(Supplied data begins)

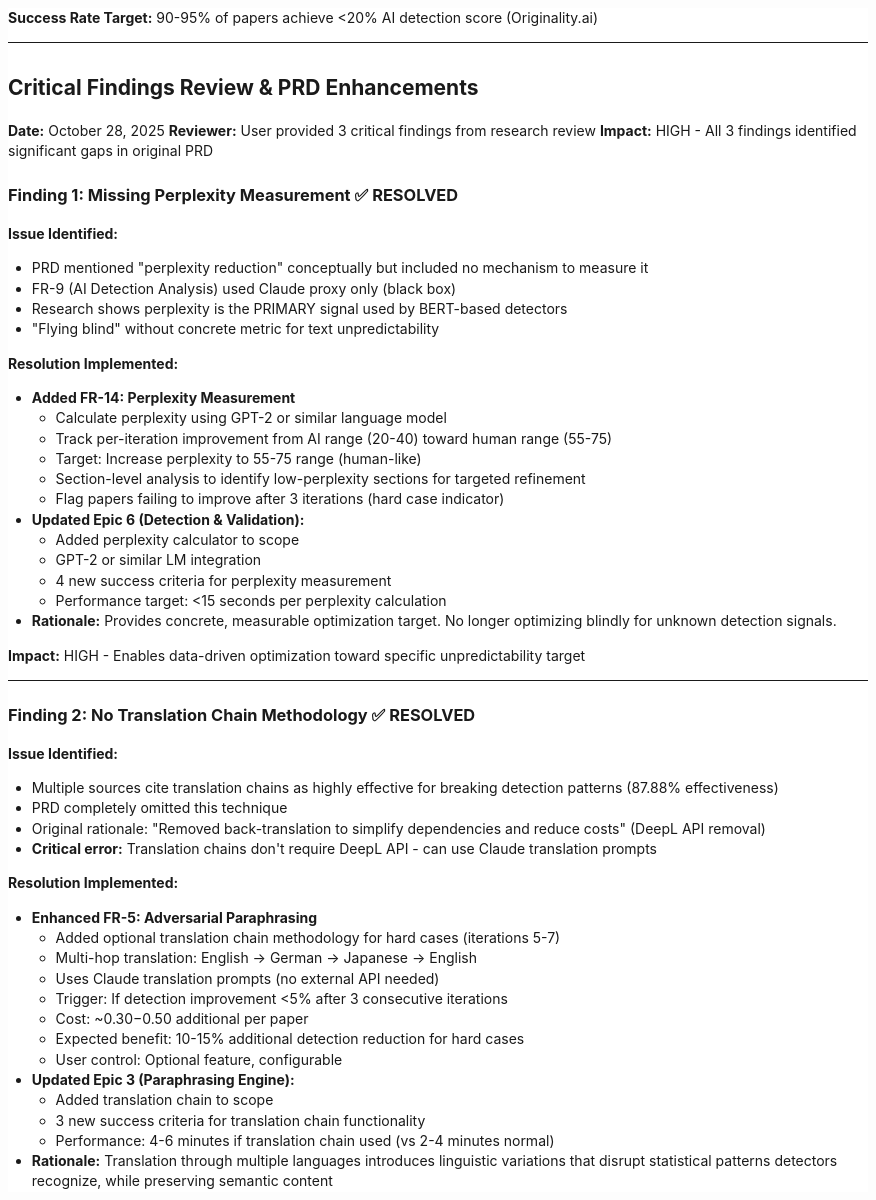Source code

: **Success Rate Target:** 90-95% of papers achieve <20% AI detection score (Originality.ai)

---

## Critical Findings Review & PRD Enhancements

**Date:** October 28, 2025
**Reviewer:** User provided 3 critical findings from research review
**Impact:** HIGH - All 3 findings identified significant gaps in original PRD

### Finding 1: Missing Perplexity Measurement ✅ RESOLVED

**Issue Identified:**
- PRD mentioned "perplexity reduction" conceptually but included no mechanism to measure it
- FR-9 (AI Detection Analysis) used Claude proxy only (black box)
- Research shows perplexity is the PRIMARY signal used by BERT-based detectors
- "Flying blind" without concrete metric for text unpredictability

**Resolution Implemented:**
- **Added FR-14: Perplexity Measurement**
  - Calculate perplexity using GPT-2 or similar language model
  - Track per-iteration improvement from AI range (20-40) toward human range (55-75)
  - Target: Increase perplexity to 55-75 range (human-like)
  - Section-level analysis to identify low-perplexity sections for targeted refinement
  - Flag papers failing to improve after 3 iterations (hard case indicator)
- **Updated Epic 6 (Detection & Validation):**
  - Added perplexity calculator to scope
  - GPT-2 or similar LM integration
  - 4 new success criteria for perplexity measurement
  - Performance target: <15 seconds per perplexity calculation
- **Rationale:** Provides concrete, measurable optimization target. No longer optimizing blindly for unknown detection signals.

**Impact:** HIGH - Enables data-driven optimization toward specific unpredictability target

---

### Finding 2: No Translation Chain Methodology ✅ RESOLVED

**Issue Identified:**
- Multiple sources cite translation chains as highly effective for breaking detection patterns (87.88% effectiveness)
- PRD completely omitted this technique
- Original rationale: "Removed back-translation to simplify dependencies and reduce costs" (DeepL API removal)
- **Critical error:** Translation chains don't require DeepL API - can use Claude translation prompts

**Resolution Implemented:**
- **Enhanced FR-5: Adversarial Paraphrasing**
  - Added optional translation chain methodology for hard cases (iterations 5-7)
  - Multi-hop translation: English → German → Japanese → English
  - Uses Claude translation prompts (no external API needed)
  - Trigger: If detection improvement <5% after 3 consecutive iterations
  - Cost: ~$0.30-$0.50 additional per paper
  - Expected benefit: 10-15% additional detection reduction for hard cases
  - User control: Optional feature, configurable
- **Updated Epic 3 (Paraphrasing Engine):**
  - Added translation chain to scope
  - 3 new success criteria for translation chain functionality
  - Performance: 4-6 minutes if translation chain used (vs 2-4 minutes normal)
- **Rationale:** Translation through multiple languages introduces linguistic variations that disrupt statistical patterns detectors recognize, while preserving semantic content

(Supplied data ends)

Work to be completed:
In the listing, find all lines with the string "Added" and copy them.

Exercise answer:
- **Added FR-14: Perplexity Measurement**
  - Added perplexity calculator to scope
  - Added optional translation chain methodology for hard cases (iterations 5-7)
  - Added translation chain to scope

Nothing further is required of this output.